[Records from a data collection]
+-------+
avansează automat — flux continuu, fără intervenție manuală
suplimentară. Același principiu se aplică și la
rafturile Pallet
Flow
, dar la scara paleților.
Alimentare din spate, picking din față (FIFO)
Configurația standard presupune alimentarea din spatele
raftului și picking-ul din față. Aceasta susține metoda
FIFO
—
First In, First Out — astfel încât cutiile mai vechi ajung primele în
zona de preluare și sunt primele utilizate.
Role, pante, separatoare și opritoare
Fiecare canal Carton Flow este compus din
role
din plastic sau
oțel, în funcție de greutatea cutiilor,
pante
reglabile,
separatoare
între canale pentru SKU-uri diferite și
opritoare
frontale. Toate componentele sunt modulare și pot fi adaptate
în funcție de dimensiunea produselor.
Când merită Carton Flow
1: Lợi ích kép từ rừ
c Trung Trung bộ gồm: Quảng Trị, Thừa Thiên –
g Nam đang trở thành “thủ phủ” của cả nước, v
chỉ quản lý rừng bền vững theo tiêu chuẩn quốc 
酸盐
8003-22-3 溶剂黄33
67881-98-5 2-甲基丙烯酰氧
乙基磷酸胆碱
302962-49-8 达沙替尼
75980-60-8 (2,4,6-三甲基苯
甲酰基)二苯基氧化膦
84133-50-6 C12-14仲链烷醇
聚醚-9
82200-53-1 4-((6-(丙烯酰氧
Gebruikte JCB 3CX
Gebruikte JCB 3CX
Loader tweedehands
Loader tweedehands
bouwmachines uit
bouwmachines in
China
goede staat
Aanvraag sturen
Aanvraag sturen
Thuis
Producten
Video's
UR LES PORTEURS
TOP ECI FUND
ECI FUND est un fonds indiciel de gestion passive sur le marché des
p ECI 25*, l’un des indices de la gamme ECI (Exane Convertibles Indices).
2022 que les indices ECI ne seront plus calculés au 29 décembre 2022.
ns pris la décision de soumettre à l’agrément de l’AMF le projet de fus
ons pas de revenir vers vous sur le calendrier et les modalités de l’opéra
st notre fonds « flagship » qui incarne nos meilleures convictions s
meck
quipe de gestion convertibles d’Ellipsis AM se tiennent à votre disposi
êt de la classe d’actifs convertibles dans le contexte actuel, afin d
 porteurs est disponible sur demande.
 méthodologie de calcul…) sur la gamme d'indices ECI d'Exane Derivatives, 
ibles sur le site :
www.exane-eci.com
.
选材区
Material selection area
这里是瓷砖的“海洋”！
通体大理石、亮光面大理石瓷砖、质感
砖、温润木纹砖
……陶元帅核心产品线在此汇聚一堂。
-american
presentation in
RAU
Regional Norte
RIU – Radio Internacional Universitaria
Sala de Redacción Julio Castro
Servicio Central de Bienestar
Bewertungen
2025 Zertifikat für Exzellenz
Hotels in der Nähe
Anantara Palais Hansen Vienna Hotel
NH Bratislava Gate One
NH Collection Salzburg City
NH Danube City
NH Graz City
+-------+
### [Work instructions]
Reproduce the lines above, beginning at the line with "goede staat" and stopping after the line with "2022 que les", exactly as they are.

### [Result of the exercise]
goede staat
Aanvraag sturen
Aanvraag sturen
Thuis
Producten
Video's
UR LES PORTEURS
TOP ECI FUND
ECI FUND est un fonds indiciel de gestion passive sur le marché des
p ECI 25*, l’un des indices de la gamme ECI (Exane Convertibles Indices).
2022 que les indices ECI ne seront plus calculés au 29 décembre 2022.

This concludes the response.